SF: I’m honored to share my love of the art and craft of wood-fired pizzas with my customers.  Weddings and rehearsal dinners are especially exciting for me since I get to offer other dishes and desserts for them to try. To see the look on the bride and grooms face is priceless. To have guests come to me and tell me that they didn’t know pizza could be so delicious and displayed so beautifully warms my heart. It makes me happy to bring a little piece of Italy to them and their guests.

MHS: What’s your favorite thing to cook for yourself?

SF: That’s easy, pizza! My go to pizza is Dat’z a Greek.  It’s light, fresh, satisfying, and delicious. I love to cook. I love that if you can imagine it, you can create it, and that is basically what I have had the pleasure of doing for myself and others with Dat'z Italian.

 Dat'z a N'Awlins Muffaletta Pizza: Salami, Mortadella, Chisesi’s Ham, Olive Salad, Mozzarella/Provolone Cheese.

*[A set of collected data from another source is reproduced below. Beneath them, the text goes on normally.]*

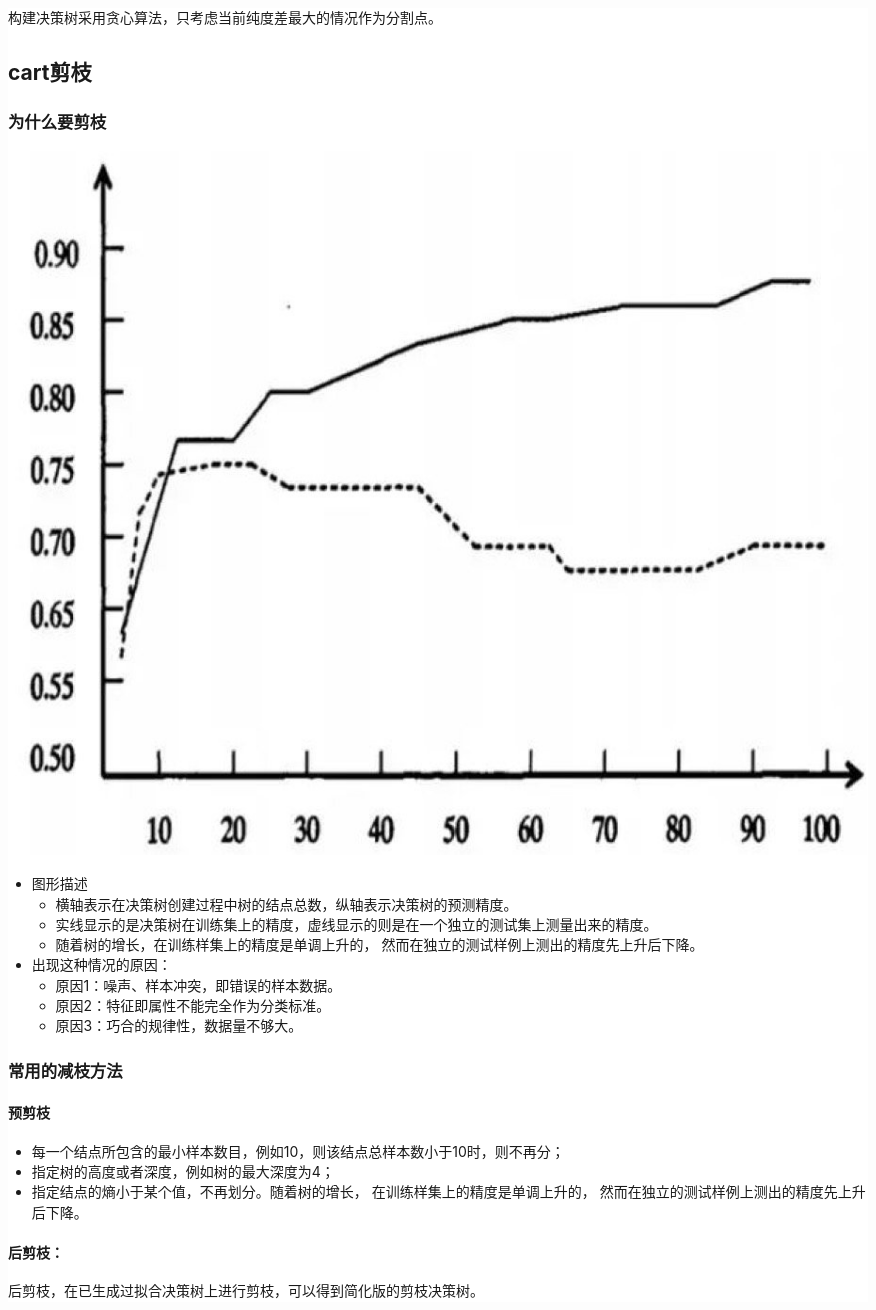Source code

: 构建决策树采用贪心算法，只考虑当前纯度差最大的情况作为分割点。

## cart剪枝
### 为什么要剪枝
![image.png](6969ecbc-d38f-4269-80d2-e3f6ac5e273d.png)
- 图形描述
    - 横轴表示在决策树创建过程中树的结点总数，纵轴表示决策树的预测精度。
    - 实线显示的是决策树在训练集上的精度，虚线显示的则是在一个独立的测试集上测量出来的精度。
    - 随着树的增长，在训练样集上的精度是单调上升的， 然而在独立的测试样例上测出的精度先上升后下降。
- 出现这种情况的原因：
    - 原因1：噪声、样本冲突，即错误的样本数据。
    - 原因2：特征即属性不能完全作为分类标准。
    - 原因3：巧合的规律性，数据量不够大。
    
### 常用的减枝方法
#### 预剪枝
- 每一个结点所包含的最小样本数目，例如10，则该结点总样本数小于10时，则不再分；
- 指定树的高度或者深度，例如树的最大深度为4；
- 指定结点的熵小于某个值，不再划分。随着树的增长， 在训练样集上的精度是单调上升的， 然而在独立的测试样例上测出的精度先上升后下降。
#### 后剪枝：
后剪枝，在已生成过拟合决策树上进行剪枝，可以得到简化版的剪枝决策树。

Dat'z a N'Awlins Muffaletta Pizza: Salami, Mortadella, Chisesi’s Ham, Olive Salad, Mozzarella/Provolone Cheese.

MHS: What kind of food have you been thinking about experimenting with/adding to your menu?

SF: Nduja (doo-yah) is a particularly spicy, spreadable pork salami from Italy. This is something I want to incorporate into a pizza, as well as some type of appetizer. It’s got all the things that I love: that sour, fermented flavor of salami, the fattiness. It’s tangy, gamey, and spreadable. Nduja embodies all these elements, and I love that I can create something special, bold and delicious with it. 

MHS: What’s your ultimate goal with your business?

SF: My ultimate goal is to open a permanent location so that our followers, existing customers and first timers can come eat with us and see us any time they want – not just when we are vending within their area. I'm also happy to continue to grow and work with my husband and build our dream together of sharing our love of pizza, family, and our heritage with our community. 

 The passionate, creative, and lovely Shelly Forté of Dat'z Italian

The passionate, creative, and lovely Shelly Forté of Dat'z Italian

Good luck with the new location, Shelly!